Community Coalition Against Mining Uranium (CCAMU)
Inquiry on the Impacts of the Uranium Cycle
by H. Holloway
Nuclear plant have a very small probability of causing a major disaster. Safety advances in protective circuitry and devices have advanced since the early days. Safer designs of construction have been implemented. But the monster is still there.|
Putting illustrative figures in front of one shows how probabilities of disaster change.
The startimg point is a fictitious level but changes illustrated are factual.
Suppose the chances of disaster for nuclear power stations is 100,000 to 1. Assessed as close to improbable. But it is there.
Installing ten such stations reduces the safety factor by ten.
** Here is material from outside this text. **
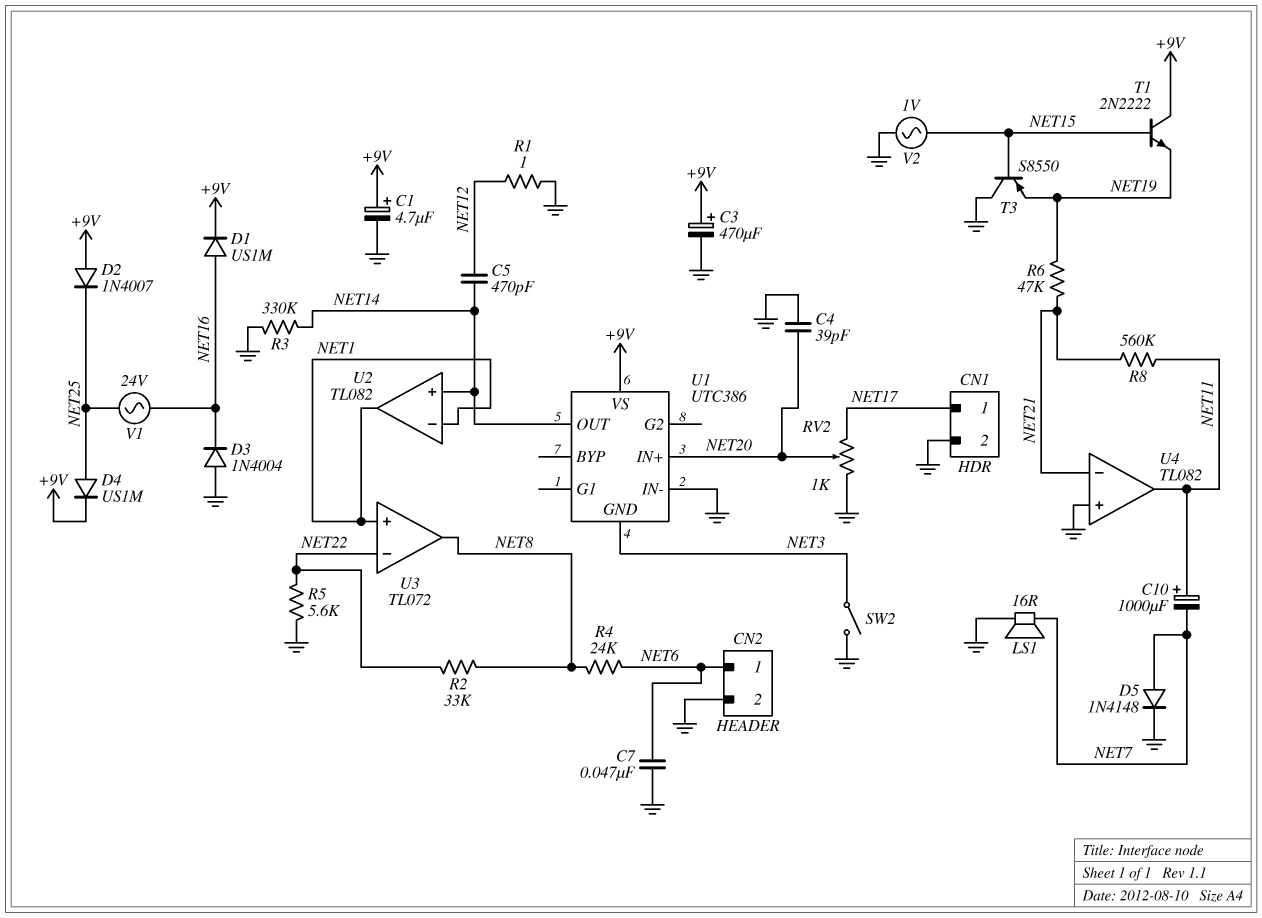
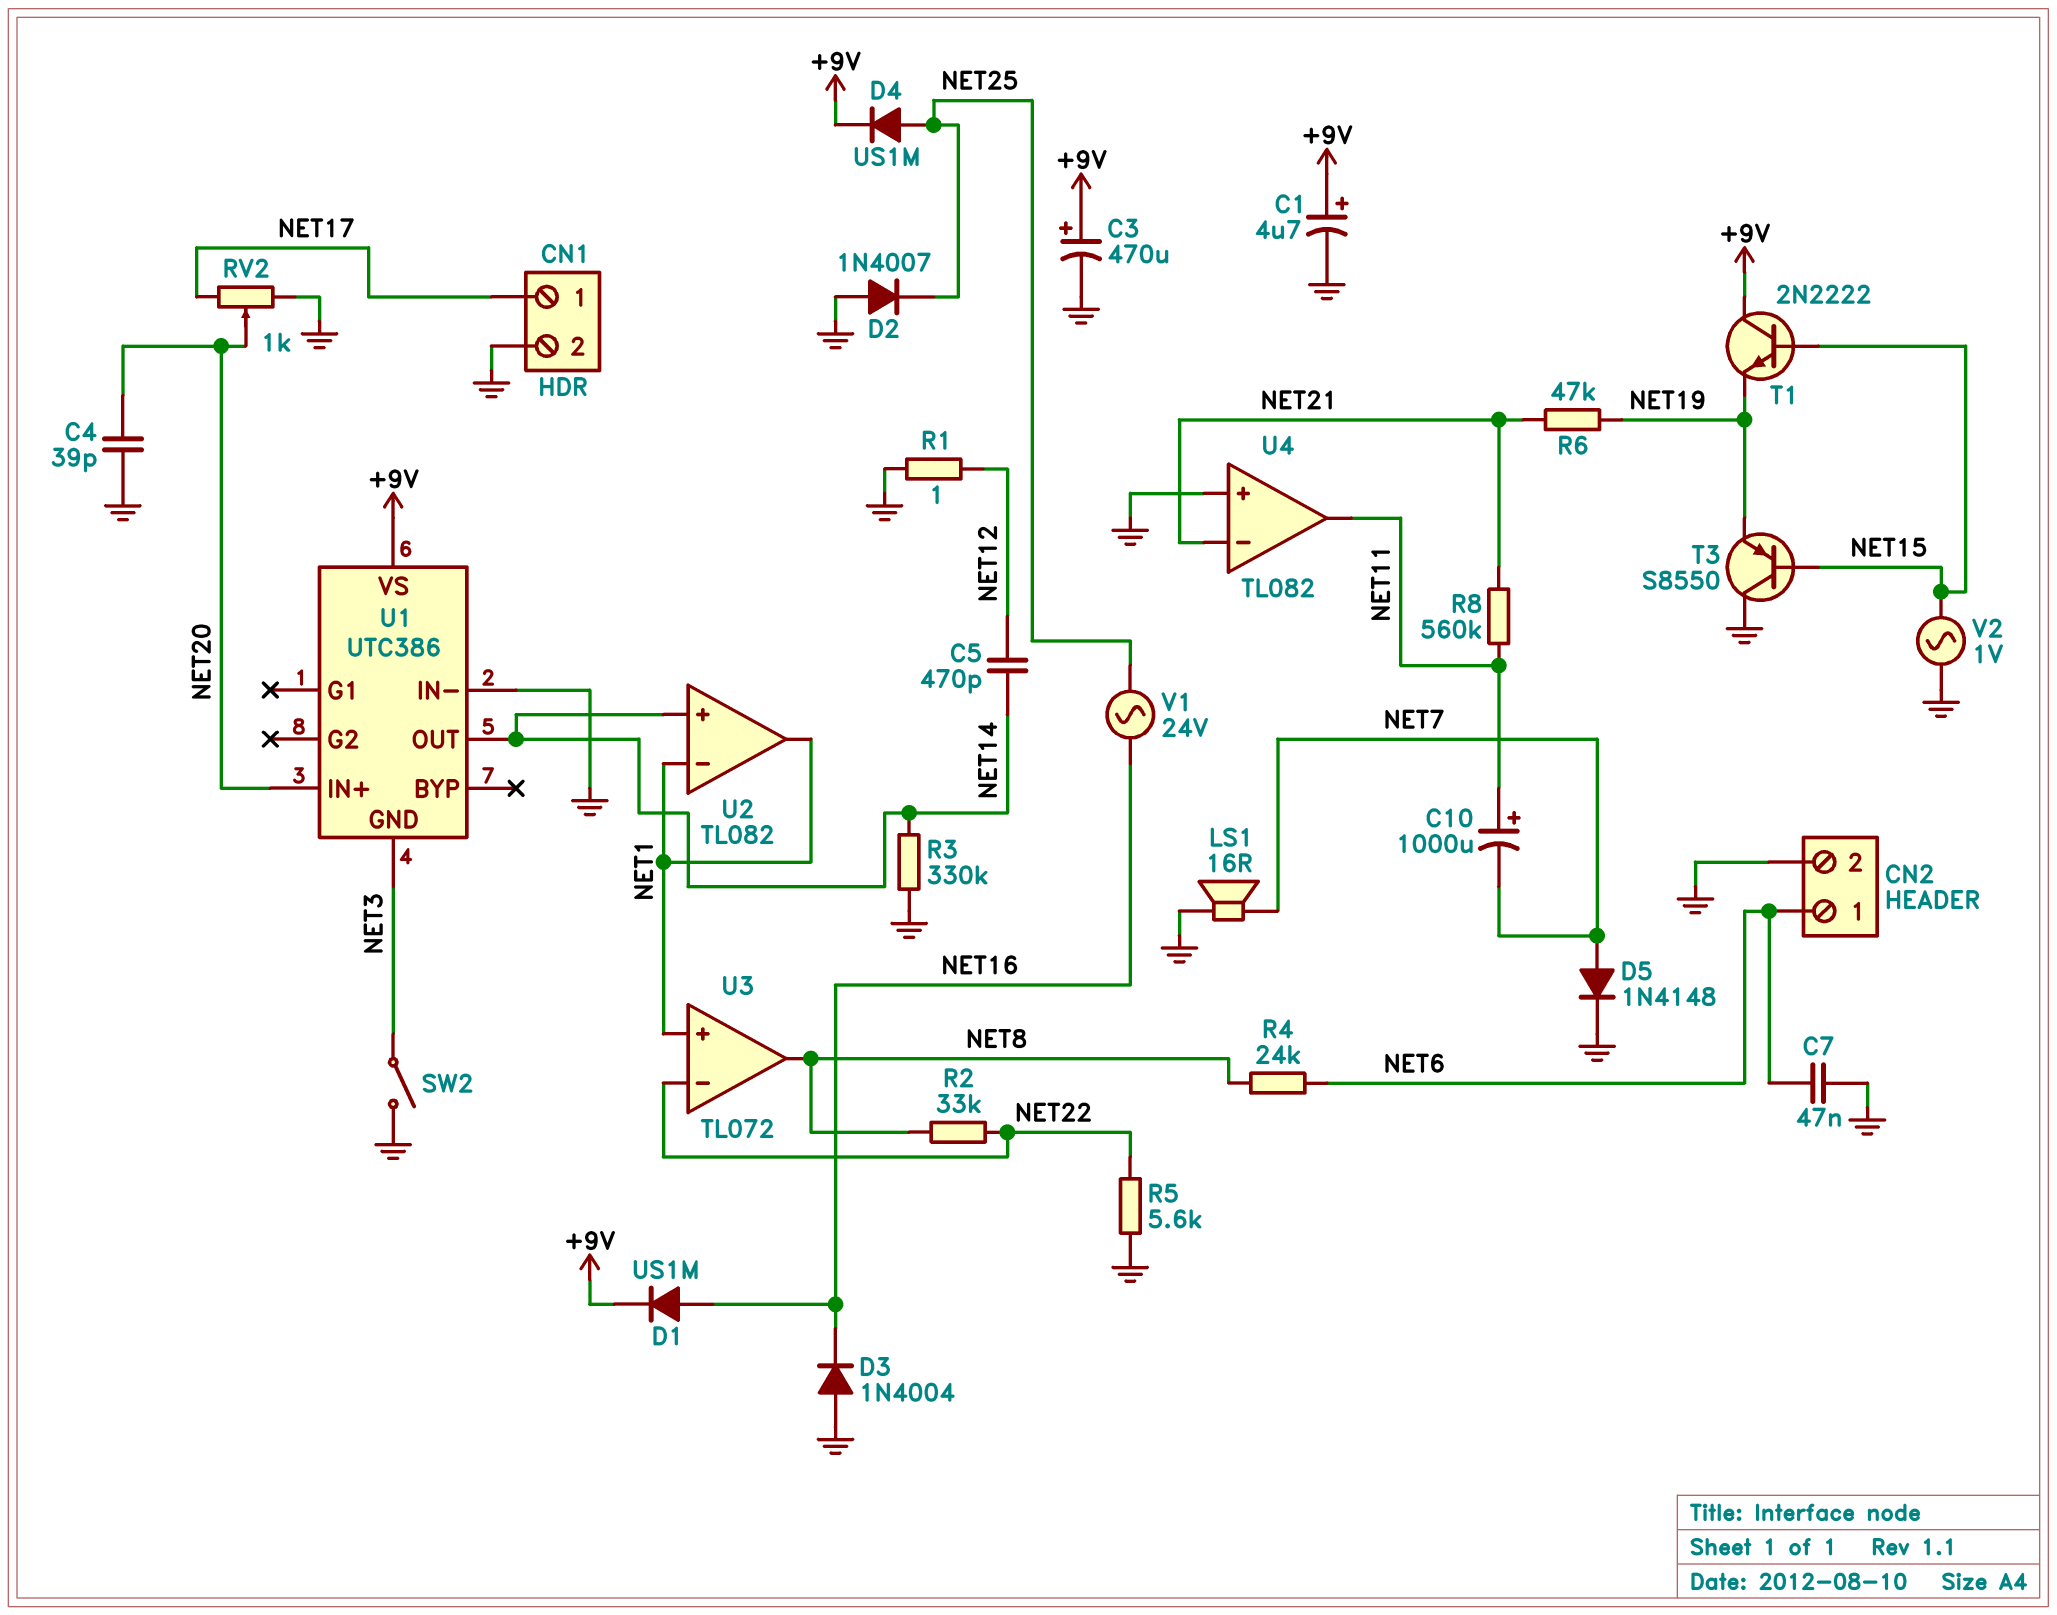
D2: diode 1N4007 (A +9V, K NET25) -> diode 1N4007 (A GND, K NET25)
It has become 10,000 to 1.
Over the decades the plants are in service, constant familiarity tends to lessen watchfulness of aspects difficult to get at to test. Safety is reduced somewhat. 8,000 to 1? 6,000 to 1?
Outside influences come to bear. Only this year legislation was passed to re-start the Candu Reactor at a lower safety factor than had been the allowable limit. This sort of reduction could make the ilustrative figures perhaps 2,000 to 1. There is no knowing how far such unexpected things may go in the future.
Chernobyl no doubt had a dreadful safety factor maybe 5 to 1.
But as illustration the UN figures for spread of contamination, placed on Bruce Power station as the center are shown on the sketch map. 200,000 square kilometres were contaminated and had to be evacuated.
Now the Premier has stated that Ontario is the Economic Engine of Canada.
That Economic Engine would be closed down!